HMO Landlords: Guilty Until Proven Innocent

01 Apr 2020

Over the past year we have seen Mandatory HMO licensing increased in scope to include all properties with 5 or more occupants, where they belong to two or more households.

Since this we have seen a dramatic increase in the use of prosecutions, civil penalty fines and Rent Repayment Orders against Landlords.

Many landlords, doing their best and running what they believe to be good HMO operations,  are oblivious to the fact that a licence is even required. As we all know, ‘ignorance is no defence in the eyes of the law’.

We have a growing number of people being influenced by YouTube and property promotional events to rent properties and then re-rent them as serviced accommodation (hotel) rooms or HMOs having  little or no regard to the requirements for housing act compliance, planning permission or licensing. Ignorance of the law, again.

Most landlords do not realise that local authorities have become extremely powerful. We now find case after case where Councils are using nigh-on military and espionage type tactics in order to secure prosecutions or, increasingly, apply civil penalty fines (which the council gets to keep).

The most terrifying thing for people like myself – working in compliance and defending portfolio and small landlords against the authorities – is the startling number of cases where the severity of the situation has not sunk in. Each of these Landlords is the alleged perpetrators of one or more crimes committed by breaching HMO licensing and/or HMO management regulations.

INSTRUCTIONS FOR THE TASK → List the enforcement measures against landlords that the article on HMO landlords says have increased dramatically. The material that follows this article is separate from it.

THE DATA →
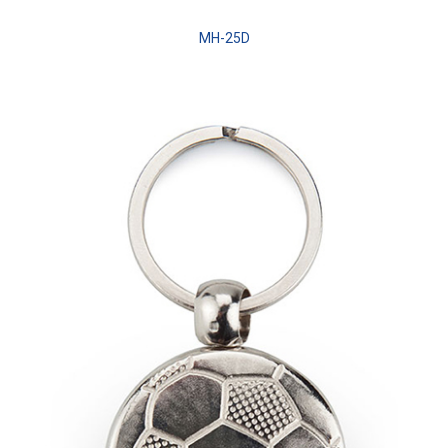
MH-25D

OUTPUT OF THE TASK → Prosecutions, civil penalty fines, and Rent Repayment Orders.